There is a song by the band Rend Collective that I simply had to download onto my iPod. It is a catchy tune that talks about God being a lighthouse. Often, our projectionist at church, Steve, talks about the band or the song itself, and sometimes, if you arrive at church early, you might just catch him blaring it from the sound system.
I love the analogy. If God could be anything to me, it would certainly be a lighthouse. Since I am visually impaired, I often find myself looking for landmarks or light in the distance to lead me forward. As the song by Rend Collective states, He’s “the brightest” light that can lead us through storms. If I can find any comfort in going through this thing called life, I would want to be assured of a lighthouse to bring me back to shore when the world spins out of control.
A real life “lighthouse-like” experience happened for me in 2008. I had been battling through depression as I explored what God might have for me in the next phase of my life’s journey. I had not yet succumbed to allergies and illness at this point, but I was restless and longing for direction. I accepted my father’s invitation to stay with my parents at their home about two-and-a-half hours from my hometown. I literally dropped everything to escape to their house for an undetermined time frame.
Since I can’t drive, the only transportation I could manage to find to make this happen was through my father himself. He had a few commitments in the Twin Cities one night, so after his meetings were finished, he drove an hour out of his way to pick me up. He didn’t get to my house until almost 10:00 p.m., which gave us a pretty late start in our travels.
As some of you may be aware, depression and desperation can create a perfect storm of extreme exhaustion. But I couldn’t sleep that evening in the car. Instead, I held my dad’s GPS in my lap. Since I was unable to see out the window, the lighted GPS screen gave me a pretty good idea of where we were going. I followed the map forward until suddenly, the map disappeared.
“The map is gone,” I remember saying to him as we continued to drive along.
“Yeah, we’re probably in a dead spot,” he said. “The satellites will catch up with us.”
Immediately, I understood. My parents live in a very rural area: lots of hills, valleys, open fields, etc. A great deal of farmers work the land in addition to the Amish. In fact, my parents’ home town at that time didn’t even register on the map since it was unincorporated. You could easily say we were in the middle of nowhere.

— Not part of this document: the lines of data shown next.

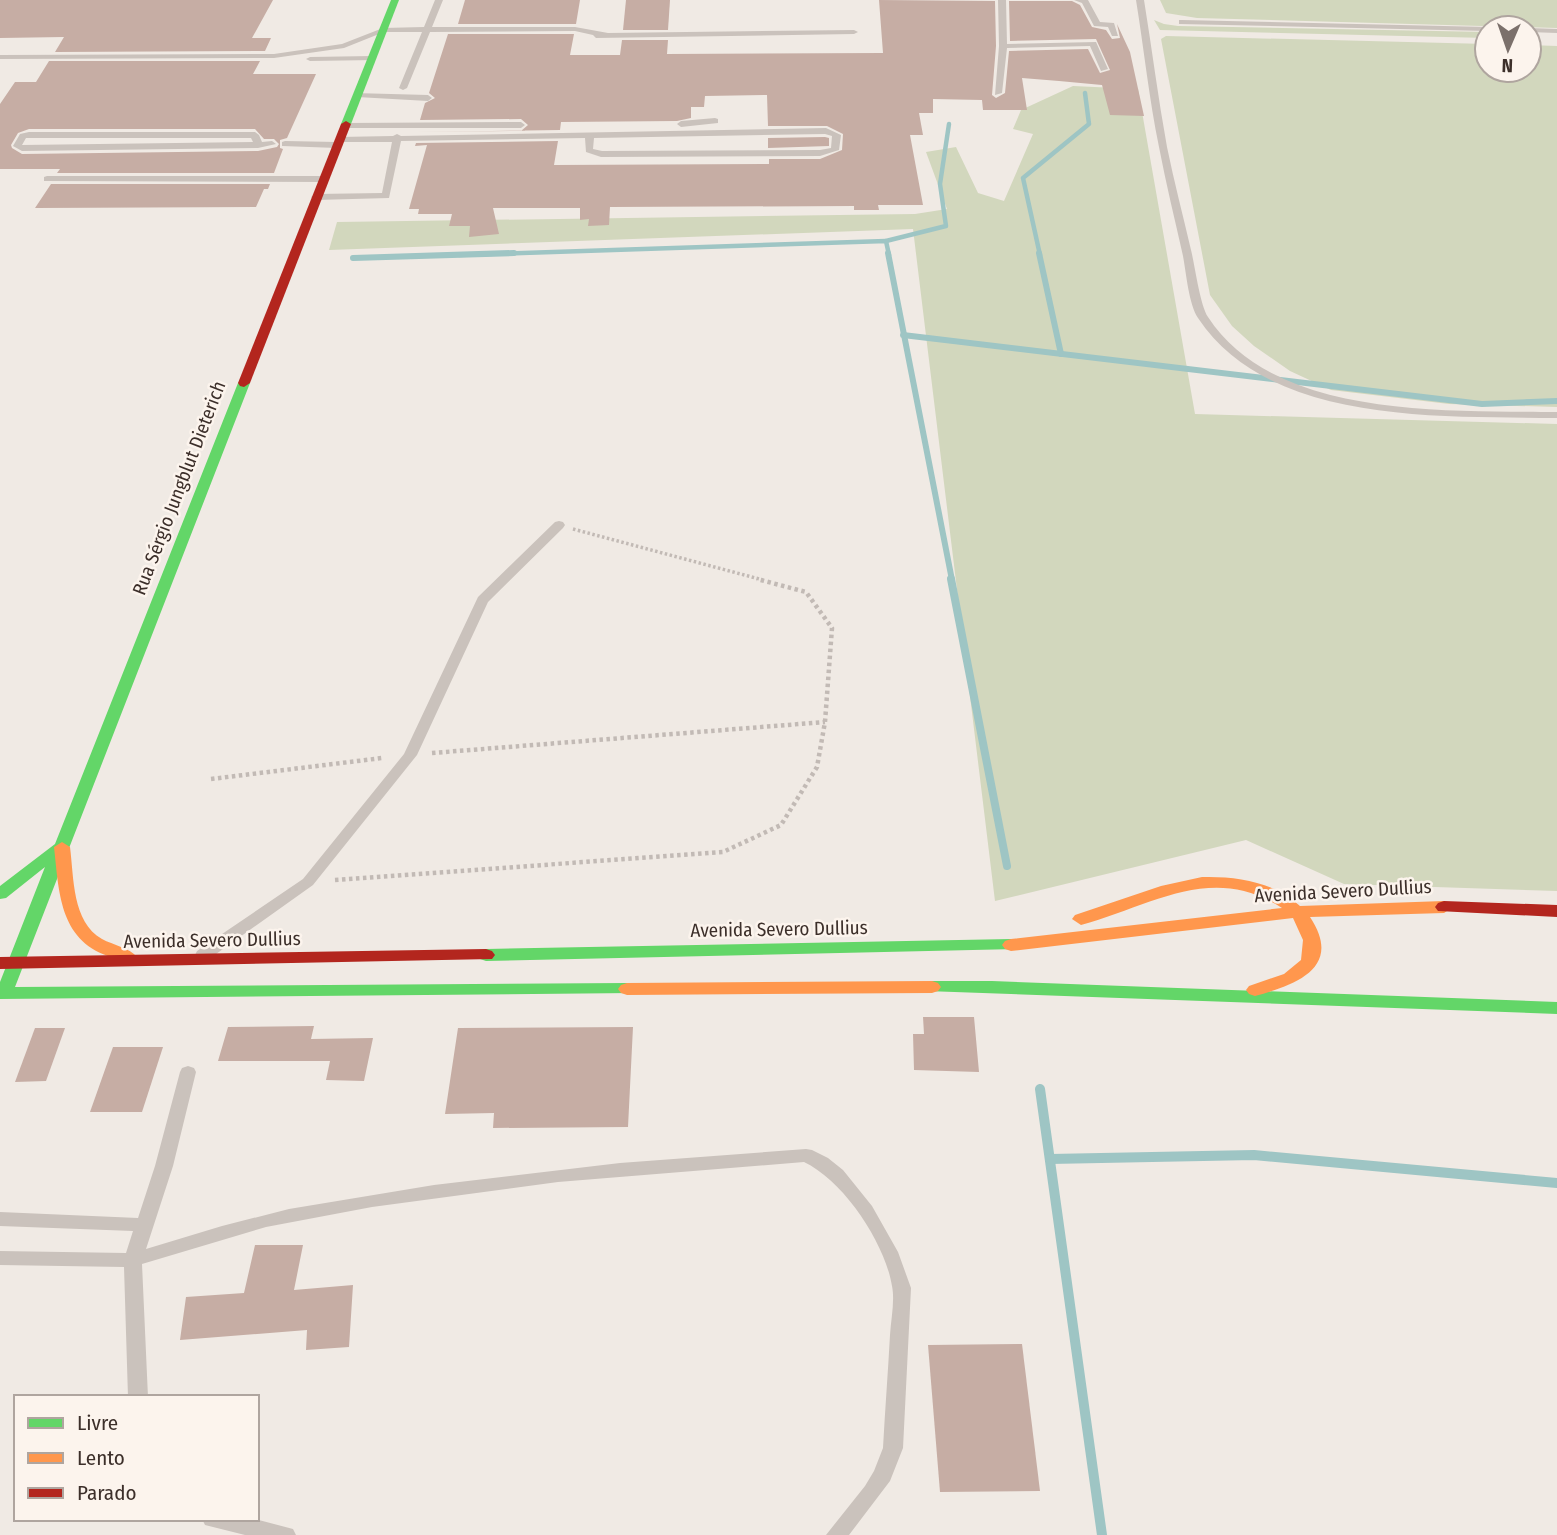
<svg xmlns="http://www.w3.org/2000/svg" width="1557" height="1535" font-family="'Fira Sans Condensed',sans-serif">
	<rect width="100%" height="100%" fill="#f0eae4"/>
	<g fill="#d2d7bd">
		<polygon points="1160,0 1557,0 1557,28 1197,18 1166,13"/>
		<polygon points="1154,20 1164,24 1178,26 1487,32 1487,38 1160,30"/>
		<polygon points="1166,36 1487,44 1487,70 1529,70 1529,45 1557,46 1557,407 1449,404 1331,390 1290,371 1254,346 1232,326 1210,295 1161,39"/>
		<polygon points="1073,86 1138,89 1195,414 1557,424 1557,891 1344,884 1246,840 995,901 913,229 329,250 337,222 915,214 947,209 926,152 956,147 978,193 1004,201 1033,134 1013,129 1021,110"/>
	</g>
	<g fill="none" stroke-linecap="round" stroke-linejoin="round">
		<g stroke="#9ec5c4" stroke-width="4.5">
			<polyline points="886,241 946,226 940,184 949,124"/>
			<polyline points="459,255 886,241 889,255"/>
			<polyline points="1040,255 1023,178 1089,124 1085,93"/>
		</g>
		<g stroke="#9ec5c4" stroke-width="6">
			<polyline points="888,253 952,580"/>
			<polyline points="1039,253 1061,354"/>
			<polyline points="353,258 514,253"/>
			<polyline points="903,335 1482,404 1557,401"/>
		</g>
		<polyline stroke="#9ec5c4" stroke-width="8" points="951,579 1007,866"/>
		<g stroke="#9ec5c4" stroke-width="10">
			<polyline points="1040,1089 1102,1535"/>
			<polyline points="1050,1159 1254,1155 1557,1183"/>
		</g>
	</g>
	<g fill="#c6ada4" fill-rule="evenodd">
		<polygon points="0,0 273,0 252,38 271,38 265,51 55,52 64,37 0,38"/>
		<polygon points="465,0 580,0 576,24 458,24"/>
		<polygon points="626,0 670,0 668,30 623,30"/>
		<polygon points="879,0 995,1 996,46 992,95 996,98 1005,93 1009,51 1088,49 1100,73 1110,70 1096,39 1010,41 1009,1 1072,1 1080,5 1092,27 1106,30 1112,39 1120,38 1117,24 1130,52 1144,116 1110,115 1102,85 1059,81 1022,78 1027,110 983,110 982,100 933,99 933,113 919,113 923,135 910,135 923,205 878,205 879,210 854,210 854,206 610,207 609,225 588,226 589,219 580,220 580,208 493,208 499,234 469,237 470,226 449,226 452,214 418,214 419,209 409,209 427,145 415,146 416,143 558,141 554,165 769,164 769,159 820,159 842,150 843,134 827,126 768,126 767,95 705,96 704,107 691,107 691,118 677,121 561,122 560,130 416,132 521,131 528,125 521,119 420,120 425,103 435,98 429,93 448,34 574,34 570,55 620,55 622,40 668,40 667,54 883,53"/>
		<path d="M49,61H260L253,74H316L287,138L280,140V148L283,149L274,173H57L60,169H0V104L15,82H36ZM29,129H255L264,139H274L279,144L277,147L258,151L22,154L12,148L11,145L18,133Z"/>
		<polygon points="825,137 829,138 829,146 768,148 768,138"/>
		<polygon points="51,184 270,184 268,189 264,189 256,207 35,208"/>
		<polygon points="923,1017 974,1017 979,1072 914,1070 913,1034 924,1034"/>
		<polygon points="314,1026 311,1039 373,1038 364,1081 326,1080 330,1061 218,1061 228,1027"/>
		<polygon points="633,1027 628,1127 493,1128 494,1113 445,1114 458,1028"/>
		<polygon points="35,1028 65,1028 46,1081 15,1082"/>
		<polygon points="113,1047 163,1047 142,1112 90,1112"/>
		<polygon points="255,1245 303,1245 294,1290 353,1285 349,1347 306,1350 307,1330 180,1340 186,1297 244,1293"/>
		<polygon points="1022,1344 1040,1491 940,1492 928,1345"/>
	</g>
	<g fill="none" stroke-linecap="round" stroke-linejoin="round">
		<polyline stroke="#c2bab5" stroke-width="3.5" stroke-dasharray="2.5 2.5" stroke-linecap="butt" points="573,529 763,580"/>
		<g stroke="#c2bab5" stroke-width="4.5" stroke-dasharray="3.5 3.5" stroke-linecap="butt">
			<polyline points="432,753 825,722"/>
			<polyline points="211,779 382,758"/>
			<polyline points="335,880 723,852 781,825 817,767 825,722 832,628 806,592 757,579"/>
		</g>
		<g fill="#cac2bc" fill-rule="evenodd">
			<polygon points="435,0 443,0 432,27 575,27 608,33 854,30 858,32 854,34 596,38 593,35 575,31 430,32 407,88 403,90 399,88 422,32 384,32 344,48 274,58 0,59 0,55 274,54 342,44 383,28 424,27"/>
			<polygon points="998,0 1006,0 1007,44 1096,42 1108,69 1101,71 1090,46 1007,48 1002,93 995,95 999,46"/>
			<polygon points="1074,0 1088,0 1100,22 1114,23 1118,36 1112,36 1108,27 1094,26 1082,3"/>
			<path d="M1136,0H1144C1152,49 1158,98 1167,147C1174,181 1183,216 1191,250C1195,266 1200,305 1208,317C1275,420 1449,410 1557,412V418C1442,416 1270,426 1198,318C1189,305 1186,272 1183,256C1175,220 1166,184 1159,147C1149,99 1144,49 1136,0Z"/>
			<polygon points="1182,20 1487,27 1490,28 1487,28 1487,31 1179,24 1179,20"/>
			<polygon points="1528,28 1529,28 1557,29 1557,33 1529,32"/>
			<polygon points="372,56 375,56 375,60 310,61 306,59 310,57"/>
			<polygon points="354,93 428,95 432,98 428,101 357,97 354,97"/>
			<polygon points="715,118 718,119 718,123 681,127 677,124 681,121"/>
			<polygon points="345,123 521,122 525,125 521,128 342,128 341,126"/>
			<path d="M826,128L841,135L839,150L820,156L601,157L586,152L585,138L401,141L389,198L316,200L311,197L316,194L382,193L392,142H336V138L339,137L393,136L397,134L401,136ZM825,134L832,136L831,148L820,150L602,151L593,149L594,138Z"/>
			<path d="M29,132H255L259,135L262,142L272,141L276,144L258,148L22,151L13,146L20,134ZM26,138H251L253,142L22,145Z"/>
			<polygon points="285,141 337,142 341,145 337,148 282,146 282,142"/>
			<polygon points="47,176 324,176 329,179 324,182 44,181 44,177"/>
			<polygon points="559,521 563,522 565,525 563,528 488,602 417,755 313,885 209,959 197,959 195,955 197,951 303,879 404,754 478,597 555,522"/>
			<path d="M188,1066L194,1068L196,1072L173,1166L146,1249L222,1226L289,1209L434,1185L620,1163L806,1149L812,1150L828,1158L843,1170L872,1206L898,1252L911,1288L903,1448L890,1481L849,1535H826L865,1486L874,1471L883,1448C885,1410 888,1372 890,1335C891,1319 895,1301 892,1286C885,1243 844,1181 804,1162L558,1182L372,1207L266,1227L142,1264L148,1397H128L124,1267L0,1265V1251L126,1253L133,1231L0,1226V1212L138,1218L155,1166L180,1072L182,1068Z"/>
			<polygon points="202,1519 255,1519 293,1529 296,1535 245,1535 205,1525"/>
		</g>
		<g fill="#63d668" fill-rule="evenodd">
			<polygon points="391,0 399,0 351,124 343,126 341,124"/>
			<polygon points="244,379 250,383 15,987 627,983 633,985 636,989 633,993 0,999 0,982 45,867 6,898 0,899 0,886 55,844 238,383"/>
			<polygon points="1011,939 1017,941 1020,945 1017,949 486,961 480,959 477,955 480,951 486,949"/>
			<polygon points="932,981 992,981 1557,1002 1557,1014 926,991 923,987 926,983"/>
		</g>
		<g fill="#ff974d" fill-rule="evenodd">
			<path d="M62,842L70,847C74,878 72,922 102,939C113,945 130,948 137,957L134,961C125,964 117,959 108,956C59,939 59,891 54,847Z"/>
			<path d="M1202,877C1237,876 1274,882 1300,906L1444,901L1453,907L1444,913L1310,917C1344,968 1295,985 1255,996L1249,994L1246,990L1249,986L1284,974L1301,960L1303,940L1293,918L1011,951L1005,949L1002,945L1005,941L1011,939L1282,908C1212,862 1151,906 1081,925L1072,919L1075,915L1161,886Z"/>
			<polygon points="932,981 938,983 941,987 938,991 932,993 627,995 621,993 618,989 621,985 627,983"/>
		</g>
		<g fill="#b3261e" fill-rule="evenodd">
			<polygon points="346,121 351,124 250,383 244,387 240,386 238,383 341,124"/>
			<polygon points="1444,901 1557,905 1557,917 1438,911 1435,907 1438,903"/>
			<polygon points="486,949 492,951 495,955 492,959 0,969 0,957"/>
		</g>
	</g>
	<g text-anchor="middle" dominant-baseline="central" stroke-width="5" stroke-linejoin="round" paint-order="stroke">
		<g font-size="19" fill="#3c2f2a" stroke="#fcf4ed">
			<text transform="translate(179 488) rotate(-69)">Rua Sérgio Jungblut Dieterich</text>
			<text transform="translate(1343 891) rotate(-3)">Avenida Severo Dullius</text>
			<text transform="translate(779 929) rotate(-1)">Avenida Severo Dullius</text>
			<text transform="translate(212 940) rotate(-1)">Avenida Severo Dullius</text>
		</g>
	</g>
	<rect x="14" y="1395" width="245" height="126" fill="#fcf4ed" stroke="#afa59f" stroke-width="2"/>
	<rect x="28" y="1418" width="35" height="10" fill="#63d668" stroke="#afa59f" stroke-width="2"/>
	<text x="77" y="1430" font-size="21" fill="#3c2f2a">Livre</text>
	<rect x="28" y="1453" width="35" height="10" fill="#ff974d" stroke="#afa59f" stroke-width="2"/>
	<text x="77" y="1465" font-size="21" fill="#3c2f2a">Lento</text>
	<rect x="28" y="1488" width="35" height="10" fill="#b3261e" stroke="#afa59f" stroke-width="2"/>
	<text x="77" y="1500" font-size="21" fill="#3c2f2a">Parado</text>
	<g transform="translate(1508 49) rotate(182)"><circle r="33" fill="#fcf4ed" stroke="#afa59f" stroke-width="2"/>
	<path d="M0-5L12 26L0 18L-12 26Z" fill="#7b706b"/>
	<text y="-10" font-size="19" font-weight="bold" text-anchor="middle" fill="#3c2f2a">N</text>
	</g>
</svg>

But just as my dad promised, soon the satellites caught up to us and the map once more appeared on the screen. But it wasn’t long until we hit another dead spot. My dad told me that I might as well put away the GPS because it wasn’t going to register anything before we got to the house. So I put the GPS away and simply looked out the window. However, I couldn’t see anything in the darkness. My eyes misted over a little bit just out of sheer frustration. Not only was it dark all around me, but my internal life was dark as well. Would this time with my parents bring me some resolution, I wondered. Would I ever see the light?
But just as I started to grow really uneasy, I saw a hint of light on the horizon.
“Is that…?” I dared to ask.
“Yeah, that’s Greenleafton coming up,” he said, sounding almost as relieved as I had become. “We’re almost home.”
In a matter of moments, we drove into the tiny, unincorporated town and then into the driveway of my parents’ house. It wasn’t long before I found myself in the guest bedroom, getting ready for bed. It was past midnight, but I didn’t care. I was safe, secure, and at rest. Although I hadn’t traveled by sea through a raging storm, the journey had been long and tedious nonetheless. The lights of Greenleafton had been a beacon of hope.
I can’t help but listen to Rend Collective’s “My Lighthouse” with resounding clarity. It was God’s love that brought me through that night. I was seeking earthly comfort in my parents’ home, but God used those circumstances to bring me spiritual rest as well. In the coming days, I began to explore His calling on my life. Although I would endure quite the journey in future months, I was able to find a moment of clarity and direction. For that season, He had “carried me safe to shore” (paraphrase of “My Lighthouse” lyric). I was home.